(Bounding boxes with keypoints)
____
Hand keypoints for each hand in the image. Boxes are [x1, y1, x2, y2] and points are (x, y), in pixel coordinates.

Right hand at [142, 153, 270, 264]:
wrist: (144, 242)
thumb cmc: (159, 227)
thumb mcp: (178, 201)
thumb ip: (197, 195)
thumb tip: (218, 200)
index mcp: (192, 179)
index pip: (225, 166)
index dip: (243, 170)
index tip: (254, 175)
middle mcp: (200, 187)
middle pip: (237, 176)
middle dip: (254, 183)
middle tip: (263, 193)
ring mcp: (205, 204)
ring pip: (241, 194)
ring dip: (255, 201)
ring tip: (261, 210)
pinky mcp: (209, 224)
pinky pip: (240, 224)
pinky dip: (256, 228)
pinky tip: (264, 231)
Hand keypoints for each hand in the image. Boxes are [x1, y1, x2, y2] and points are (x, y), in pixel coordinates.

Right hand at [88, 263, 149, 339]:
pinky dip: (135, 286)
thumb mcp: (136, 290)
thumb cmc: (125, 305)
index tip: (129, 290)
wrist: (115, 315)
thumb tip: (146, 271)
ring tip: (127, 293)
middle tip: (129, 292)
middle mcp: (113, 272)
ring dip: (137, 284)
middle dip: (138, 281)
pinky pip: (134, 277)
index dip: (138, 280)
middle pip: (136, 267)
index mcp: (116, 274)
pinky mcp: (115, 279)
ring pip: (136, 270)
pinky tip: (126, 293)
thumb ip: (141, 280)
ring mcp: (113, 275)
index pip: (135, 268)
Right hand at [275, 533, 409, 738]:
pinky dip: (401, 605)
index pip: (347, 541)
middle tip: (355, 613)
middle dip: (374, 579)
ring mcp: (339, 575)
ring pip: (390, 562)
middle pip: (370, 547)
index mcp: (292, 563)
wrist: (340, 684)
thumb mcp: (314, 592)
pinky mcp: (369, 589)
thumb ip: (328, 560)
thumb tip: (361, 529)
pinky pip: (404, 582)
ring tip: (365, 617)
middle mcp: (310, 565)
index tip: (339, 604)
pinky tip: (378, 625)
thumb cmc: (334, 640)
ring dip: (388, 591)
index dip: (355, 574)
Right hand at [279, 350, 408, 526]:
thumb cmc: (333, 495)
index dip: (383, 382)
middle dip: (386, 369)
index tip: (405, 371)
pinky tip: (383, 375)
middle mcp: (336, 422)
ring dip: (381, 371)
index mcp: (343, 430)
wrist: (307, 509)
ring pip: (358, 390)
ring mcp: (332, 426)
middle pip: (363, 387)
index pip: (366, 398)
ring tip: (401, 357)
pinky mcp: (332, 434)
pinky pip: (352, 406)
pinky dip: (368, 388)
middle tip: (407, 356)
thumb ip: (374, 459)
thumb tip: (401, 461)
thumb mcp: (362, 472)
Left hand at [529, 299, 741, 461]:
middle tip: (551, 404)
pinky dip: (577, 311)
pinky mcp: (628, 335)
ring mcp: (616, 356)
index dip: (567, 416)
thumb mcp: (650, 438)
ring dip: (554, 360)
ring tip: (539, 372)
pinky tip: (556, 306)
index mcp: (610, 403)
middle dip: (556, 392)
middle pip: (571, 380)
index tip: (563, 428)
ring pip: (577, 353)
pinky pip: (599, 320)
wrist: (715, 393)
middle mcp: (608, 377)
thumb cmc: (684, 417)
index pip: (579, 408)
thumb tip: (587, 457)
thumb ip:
____
(Task details): For the lines above, output exactly those from the line containing "ring mcp: (339, 575)" through the line containing "index tip: (339, 604)", and skip the others.

(Written response):
ring mcp: (339, 575)
ring pip: (390, 562)
middle pip: (370, 547)
index mcp: (292, 563)
wrist: (340, 684)
thumb mcp: (314, 592)
pinky mcp: (369, 589)
thumb ip: (328, 560)
thumb tip: (361, 529)
pinky pip: (404, 582)
ring tip: (365, 617)
middle mcp: (310, 565)
index tip: (339, 604)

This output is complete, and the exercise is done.